WHAT TO DO >> Print the lines below word for word, beginning with the first and ending with the line that holds "index pip: (390, 214)", and skip every picture.

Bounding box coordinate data
BEGIN

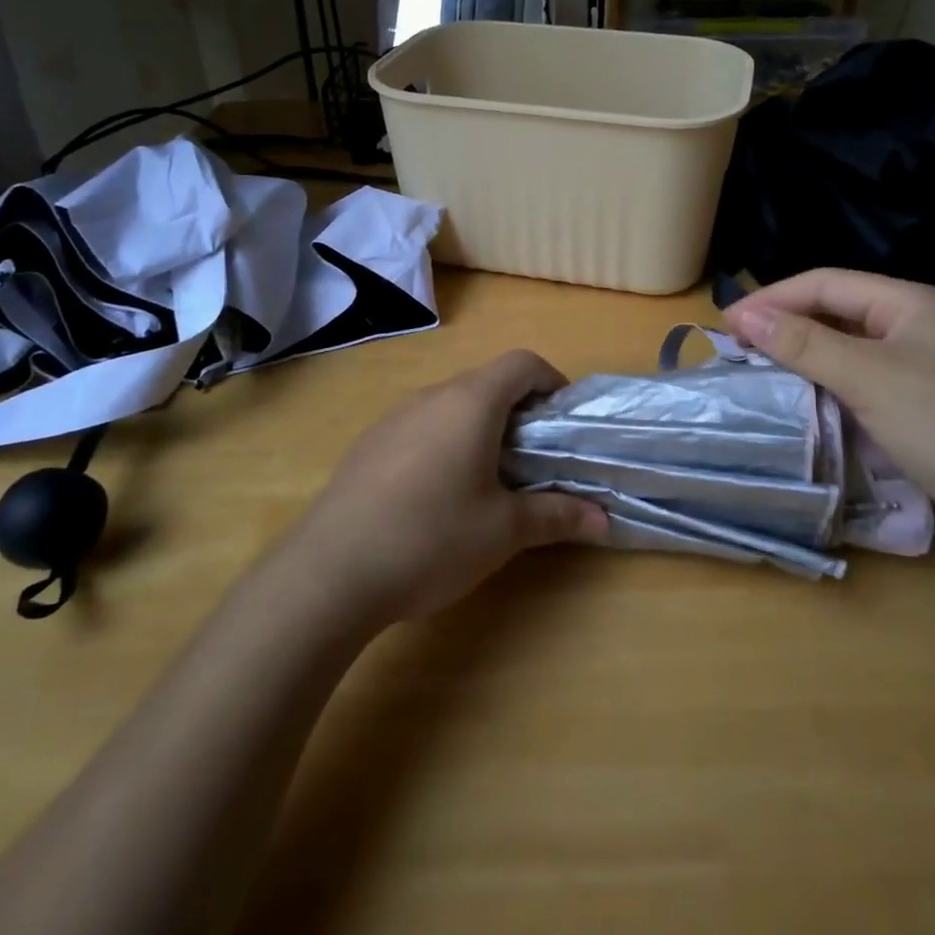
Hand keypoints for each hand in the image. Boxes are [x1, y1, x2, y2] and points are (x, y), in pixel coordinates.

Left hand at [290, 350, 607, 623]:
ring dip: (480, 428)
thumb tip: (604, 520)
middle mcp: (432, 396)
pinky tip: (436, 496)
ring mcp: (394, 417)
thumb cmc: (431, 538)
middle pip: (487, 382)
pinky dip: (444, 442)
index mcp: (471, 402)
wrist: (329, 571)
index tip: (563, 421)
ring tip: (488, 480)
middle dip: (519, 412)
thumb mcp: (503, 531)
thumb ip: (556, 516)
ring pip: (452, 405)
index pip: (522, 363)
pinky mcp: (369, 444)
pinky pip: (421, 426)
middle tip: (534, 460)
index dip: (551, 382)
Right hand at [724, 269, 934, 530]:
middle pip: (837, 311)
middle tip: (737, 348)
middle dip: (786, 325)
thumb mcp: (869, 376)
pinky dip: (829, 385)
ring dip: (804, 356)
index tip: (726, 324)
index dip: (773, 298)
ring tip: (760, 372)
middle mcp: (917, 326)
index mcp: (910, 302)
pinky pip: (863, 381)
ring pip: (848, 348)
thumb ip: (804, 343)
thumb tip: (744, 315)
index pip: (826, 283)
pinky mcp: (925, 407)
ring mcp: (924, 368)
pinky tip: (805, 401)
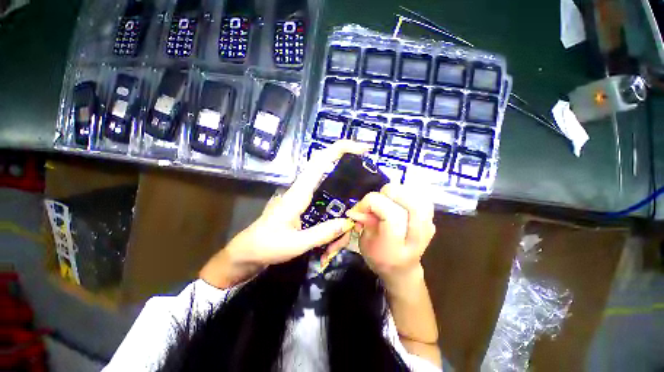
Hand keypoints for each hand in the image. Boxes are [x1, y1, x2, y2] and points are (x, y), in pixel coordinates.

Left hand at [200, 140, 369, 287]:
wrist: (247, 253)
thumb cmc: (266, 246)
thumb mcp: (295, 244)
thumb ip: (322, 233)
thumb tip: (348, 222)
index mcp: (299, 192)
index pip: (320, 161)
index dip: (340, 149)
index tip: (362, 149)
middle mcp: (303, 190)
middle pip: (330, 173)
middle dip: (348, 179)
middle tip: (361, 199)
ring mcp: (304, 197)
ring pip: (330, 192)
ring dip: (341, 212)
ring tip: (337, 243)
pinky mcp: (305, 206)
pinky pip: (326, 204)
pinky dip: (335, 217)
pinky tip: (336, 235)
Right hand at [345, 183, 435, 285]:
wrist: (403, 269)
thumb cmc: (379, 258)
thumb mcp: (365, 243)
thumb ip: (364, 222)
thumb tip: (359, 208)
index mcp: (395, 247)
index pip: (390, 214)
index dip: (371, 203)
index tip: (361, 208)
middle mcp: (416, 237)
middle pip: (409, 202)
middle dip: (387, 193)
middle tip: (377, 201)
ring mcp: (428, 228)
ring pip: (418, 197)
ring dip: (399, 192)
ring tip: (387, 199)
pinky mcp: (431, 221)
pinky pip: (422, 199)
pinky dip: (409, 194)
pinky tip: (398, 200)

END

OUTPUT FOR THIS EXERCISE >>
Hand keypoints for each hand in the image. Boxes are [x1, y1, x2, y2] and points are (x, y), in pixel coordinates.

Left hand at [290, 350, 607, 623]:
ring dip: (480, 428)
thumb tip: (604, 520)
middle mcp: (432, 396)
pinky tip: (436, 496)
ring mcp: (394, 417)
thumb cmc: (431, 538)
middle pip: (487, 382)
pinky dip: (444, 442)
index mcp: (471, 402)
wrist: (329, 571)
index tip: (563, 421)
ring tip: (488, 480)
middle dip: (519, 412)
thumb mcp: (503, 531)
thumb ip: (556, 516)
ring pip: (452, 405)
index pip: (522, 363)
pinky mcp: (369, 444)
pinky pip: (421, 426)
middle tip: (534, 460)
index dip: (551, 382)
Right hand at [724, 269, 934, 530]:
middle pip: (837, 311)
middle tip: (737, 348)
middle dip: (786, 325)
thumb mcp: (869, 376)
pinky dip: (829, 385)
ring dip: (804, 356)
index tip: (726, 324)
index dip: (773, 298)
ring tip: (760, 372)
middle mcp: (917, 326)
index mcp: (910, 302)
pinky pip: (863, 381)
ring pip: (848, 348)
thumb ip: (804, 343)
thumb tip: (744, 315)
index pip: (826, 283)
pinky mcp: (925, 407)
ring mcp: (924, 368)
pinky tip: (805, 401)
Hand keypoints for each hand in the image. Boxes are [x1, y1, x2, y2] and points are (x, y), in pixel coordinates.

Left hand at [200, 140, 369, 287]:
wrist: (247, 253)
thumb cmc: (266, 246)
thumb mcp: (295, 244)
thumb ip: (322, 233)
thumb tip: (348, 222)
index mcp: (299, 192)
index pip: (320, 161)
index dip: (340, 149)
index tip: (362, 149)
middle mcp: (303, 190)
middle pip: (330, 173)
middle dip: (348, 179)
middle tip: (361, 199)
ring mcp: (304, 197)
ring pip: (330, 192)
ring dip: (341, 212)
ring tip: (337, 243)
pinky mcp: (305, 206)
pinky pip: (326, 204)
pinky dip: (335, 217)
pinky tip: (336, 235)
Right hand at [345, 183, 435, 285]:
wrist: (403, 269)
thumb cmc: (379, 258)
thumb mcp: (365, 243)
thumb ip: (364, 222)
thumb tip: (359, 208)
index mcp: (395, 247)
index pip: (390, 214)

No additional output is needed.